▸ Task objective
Nothing outside the stretch is wanted. Repeat exactly the lines of the listing below from the one that contains "- white thread cone [157,167,207,238]" through the one that contains "- black shoe upper piece [264,305,385,410]", both ends included.

▸ Supplied data
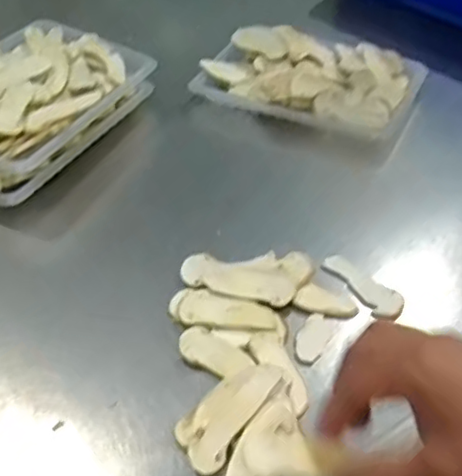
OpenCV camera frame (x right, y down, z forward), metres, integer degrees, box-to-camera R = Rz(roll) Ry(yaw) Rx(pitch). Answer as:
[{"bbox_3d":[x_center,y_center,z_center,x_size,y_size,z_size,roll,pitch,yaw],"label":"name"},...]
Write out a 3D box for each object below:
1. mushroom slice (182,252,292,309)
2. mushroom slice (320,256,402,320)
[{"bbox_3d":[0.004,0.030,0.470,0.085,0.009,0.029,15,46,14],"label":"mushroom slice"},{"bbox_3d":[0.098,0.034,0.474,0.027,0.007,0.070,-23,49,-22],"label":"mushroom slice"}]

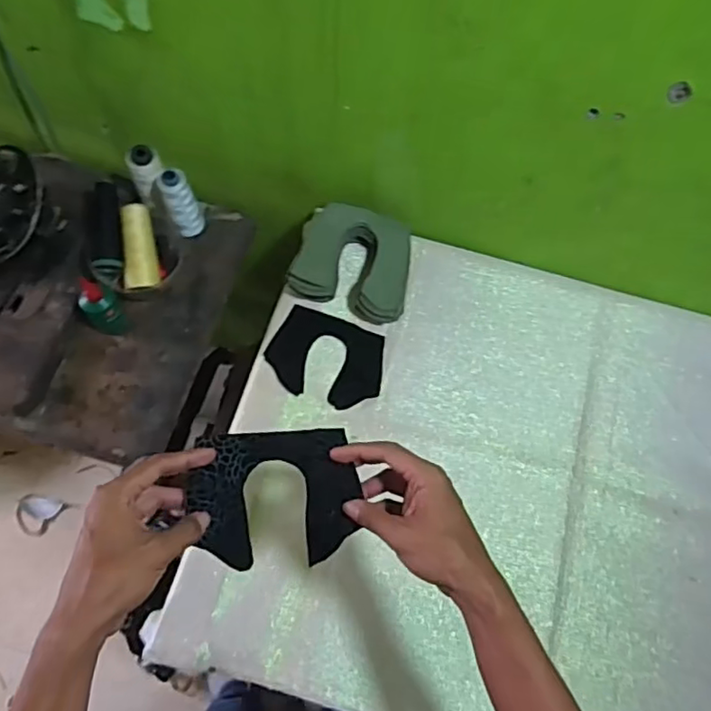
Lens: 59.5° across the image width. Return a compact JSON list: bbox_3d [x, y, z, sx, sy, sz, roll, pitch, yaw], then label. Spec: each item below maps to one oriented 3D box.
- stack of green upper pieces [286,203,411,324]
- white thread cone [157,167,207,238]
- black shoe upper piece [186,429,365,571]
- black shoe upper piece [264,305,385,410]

--

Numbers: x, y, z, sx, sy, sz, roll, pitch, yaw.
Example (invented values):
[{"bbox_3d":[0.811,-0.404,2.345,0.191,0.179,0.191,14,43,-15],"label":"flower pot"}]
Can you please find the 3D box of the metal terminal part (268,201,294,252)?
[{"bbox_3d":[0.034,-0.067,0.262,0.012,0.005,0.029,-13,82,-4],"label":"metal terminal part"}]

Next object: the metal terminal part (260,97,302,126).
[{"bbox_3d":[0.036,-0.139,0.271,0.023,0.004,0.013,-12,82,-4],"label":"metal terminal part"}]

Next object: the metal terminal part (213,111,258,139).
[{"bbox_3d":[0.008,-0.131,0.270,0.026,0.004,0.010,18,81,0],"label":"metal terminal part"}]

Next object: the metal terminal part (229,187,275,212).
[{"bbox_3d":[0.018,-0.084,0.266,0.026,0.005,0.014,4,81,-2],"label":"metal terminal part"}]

▸ Solved exercise
- white thread cone [157,167,207,238]
- black shoe upper piece [186,429,365,571]
- black shoe upper piece [264,305,385,410]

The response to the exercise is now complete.